Let’s say you want to replace it with a new system – without breaking everything.
Instead of rewriting all at once, you:
- Introduce a new database alongside the old one.
- Start double writing to both databases:
- Either directly in the application (simple but tightly coupled),
- Or by streaming changes (e. g. using CDC) from the old system to the new one – like Amazon does.
- Adjust reads to prefer the new database when data is available.
- Backfill historical data, or let it naturally phase out.
- Once confident: stop writing to the legacy DB, route all reads to the new one, and delete the old system.
The double-write phase is critical – it's where bugs hide, metrics skew, and someone inevitably says:
“Wait, why do we have three different numbers for revenue?”
But it’s the bridge that makes safe migration possible.
Visual Example:
https://learn.microsoft.com/en-us/azure/architecture/patterns/strangler-fig
Why Bother?
- Deploy incrementally and test quickly
- Reduce risk and blast radius
- Upgrade critical logic with zero downtime
- Avoid the mythical Big Bang rewrite
Prerequisites (Why Most Teams Fail)
To pull this off, you need:
- A clear entry point you can intercept (API, proxy, message bus, etc.).
- Monitoring and observability – logs, metrics, alerts. If something fails during routing or dual writes, you want to know now, not when someone posts it in Slack.
- Feature toggles or routing logic to control rollout gradually.
- Clear ownership and cleanup process – someone has to decide when legacy can be deleted, and actually do it.
- A team that can handle ambiguity and incomplete boundaries (Strangler Fig projects rarely start with perfect specs).
This is as much about process and discipline as it is about code.
Where Can You Use It?
Anywhere you can flip a switch:
- Frontend → backend: redirect UI calls behind the scenes
- API → DB: keep the same contract, swap the data layer
- Batch → event-based: replace cron jobs with streams
- Service → service: replace internals behind a stable interface
It’s a pattern, not a tech stack.
What Can Go Wrong?
- You end up with two systems forever – no one dares remove the old one.
- You create proxy hell – unreadable routing logic with „just one more flag“.
- You introduce data inconsistencies between old and new sources.

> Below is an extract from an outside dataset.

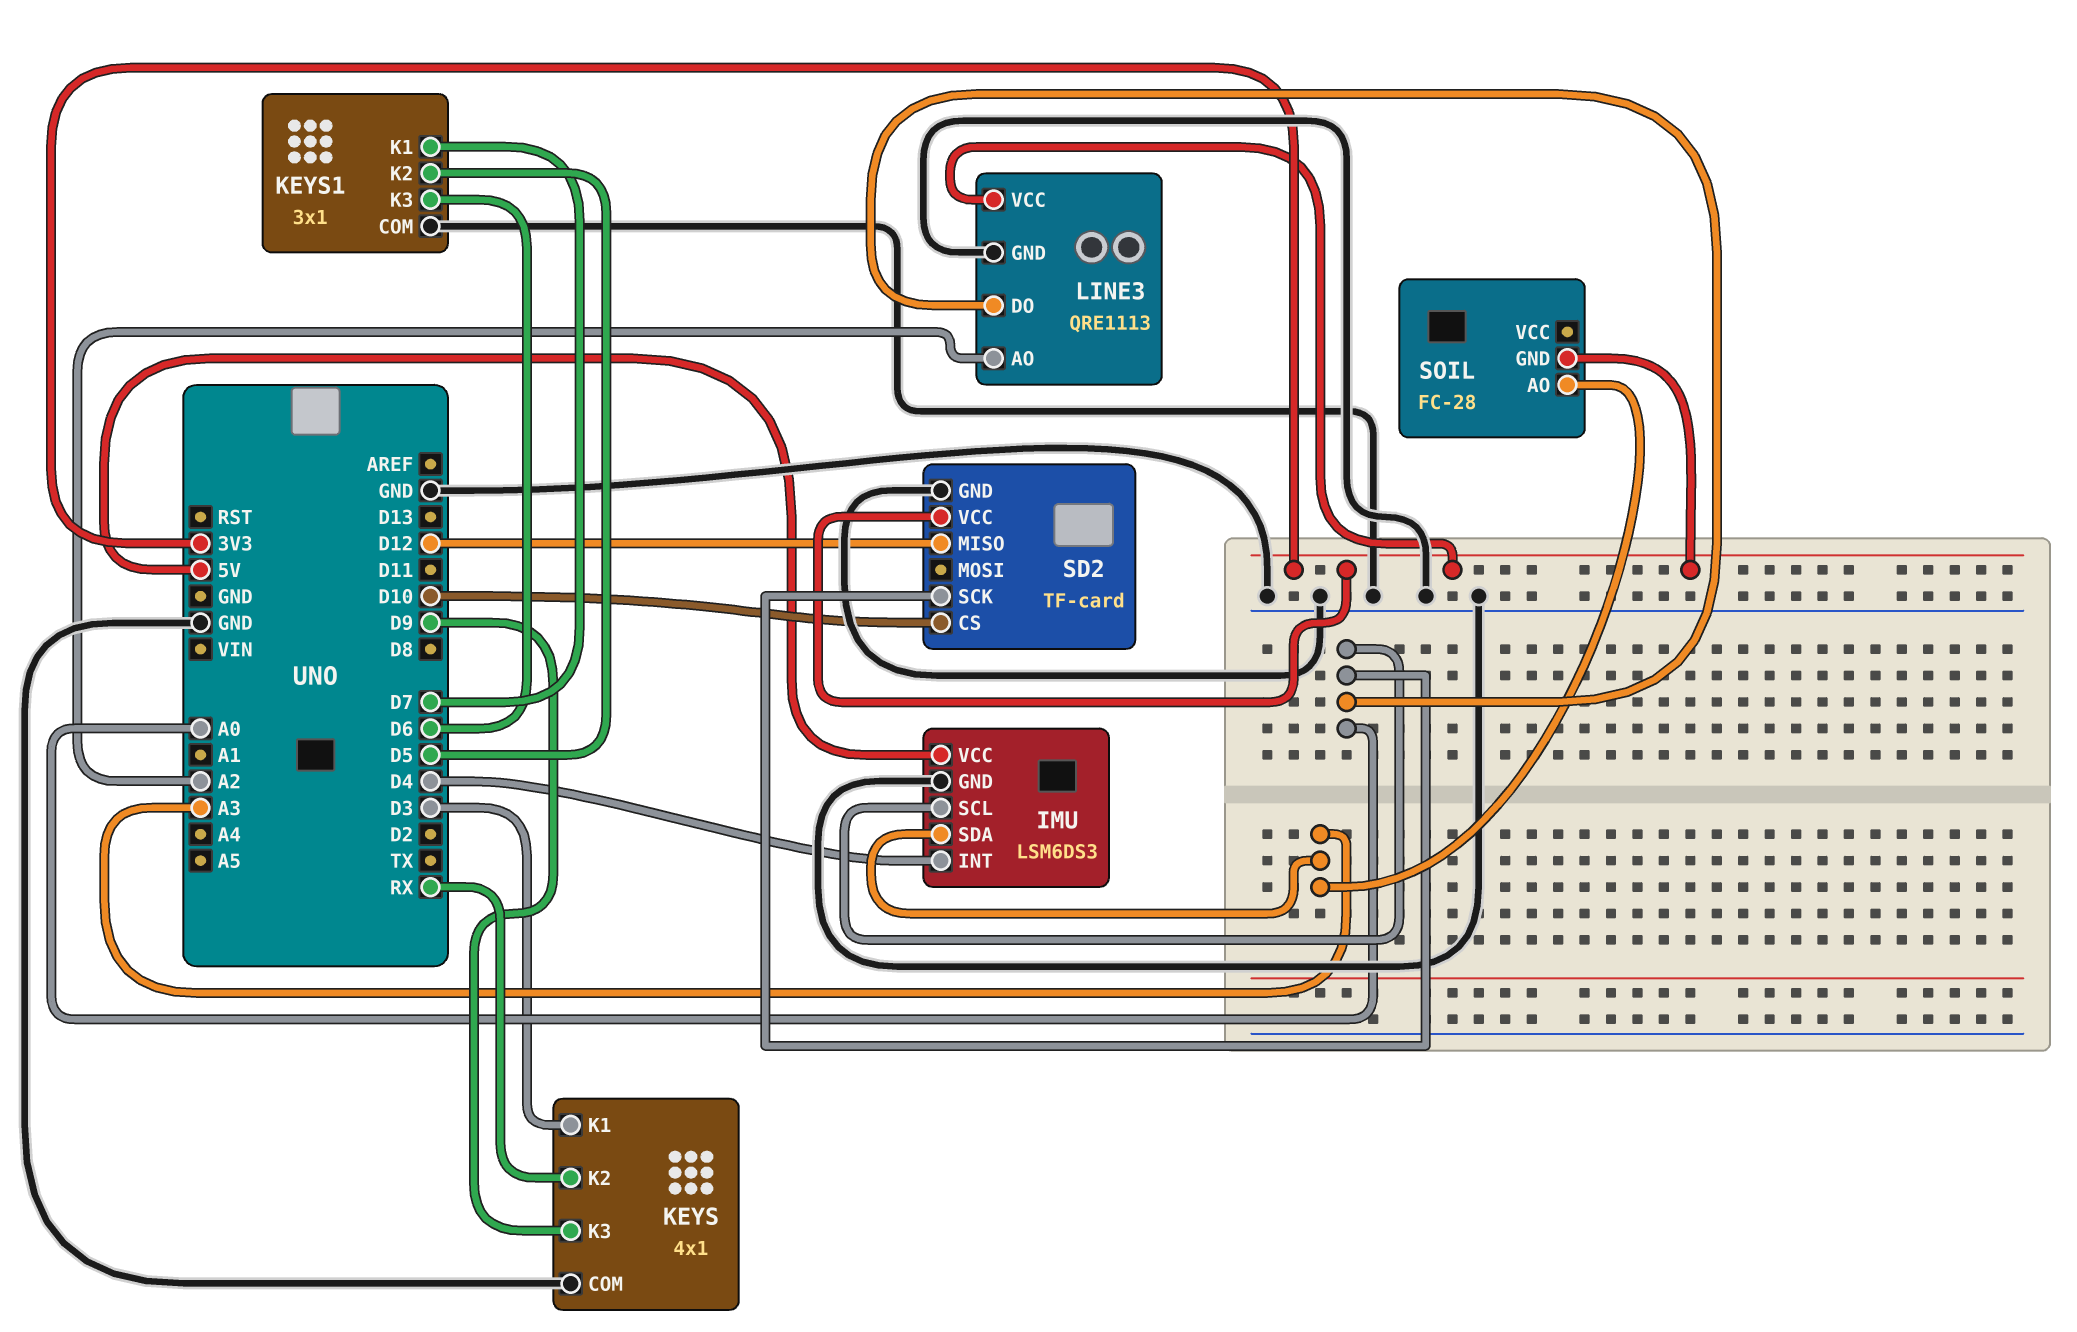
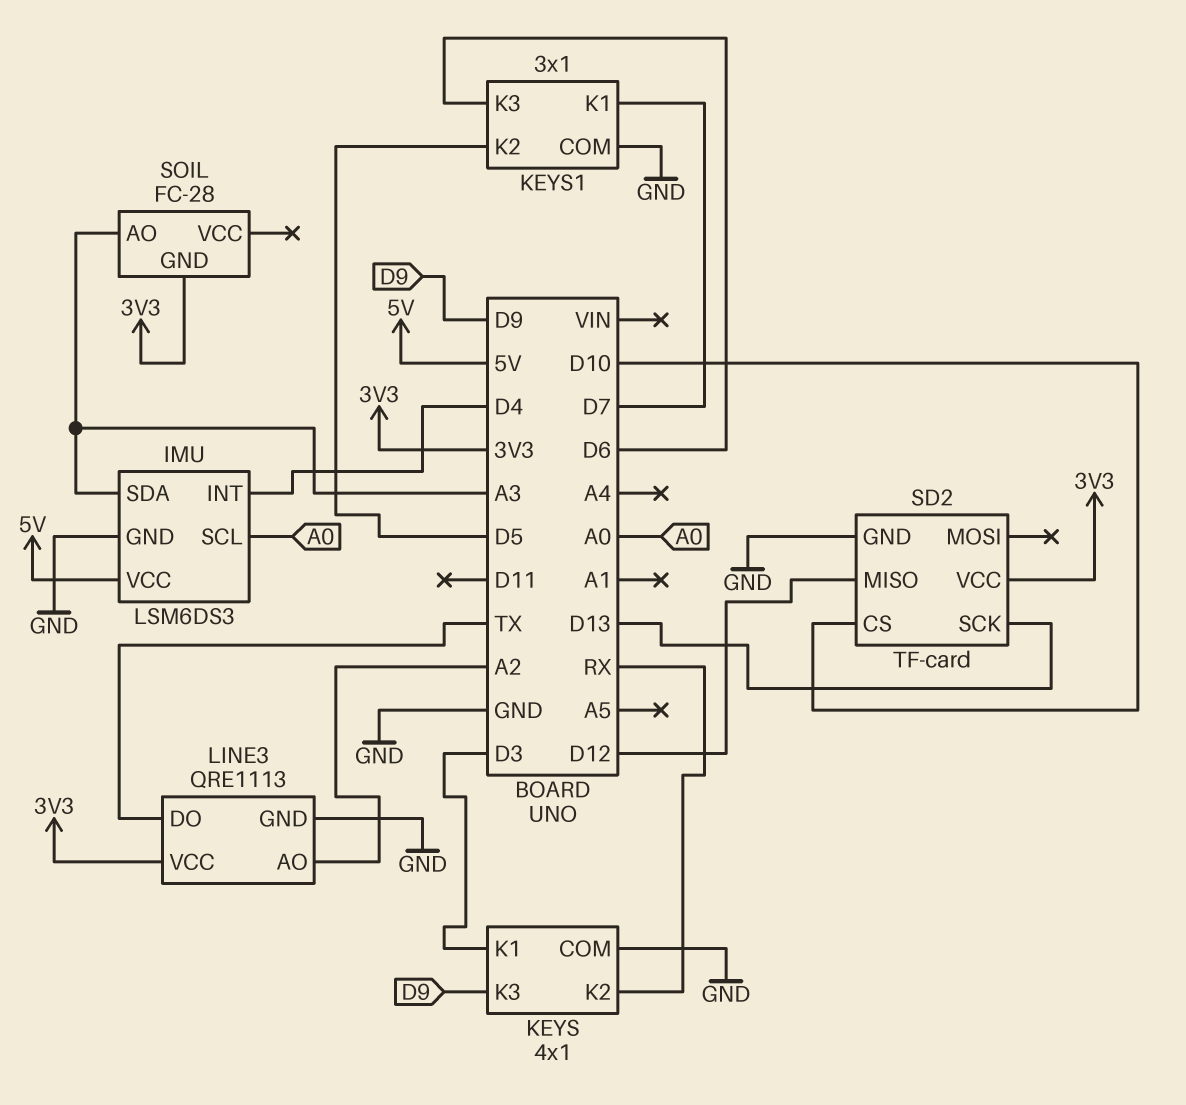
LINE3 pin DO: A0 -> TX
SD2 pin SCK: A0 -> D13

- Monitoring blind spots – issues go undetected.
- You never clean up – technical debt just migrates, it doesn’t disappear.
- A half-finished Strangler Fig becomes a Frankenstein – not an improvement.
Don’t half-strangle. Kill cleanly, or don’t bother.
Real-Life Example: Heureka's Index Swap
At Heureka, we actually got this pattern right. Here’s what we did:
- We had a Search API powered by an Elasticsearch index filled by our legacy monolith.
- We built a new indexing pipeline consuming Entities.
- We turned the Search API into a proxy, routing some queries to the new index.
- After verifying results, we deleted the old index and stopped feeding it.
No Big Bang, no drama – just gradual routing, testing, and cleanup. This was Strangler Fig applied not at the UI/API layer, but deep in the data pipeline.
And yes – we actually deleted the legacy code. That alone is a win.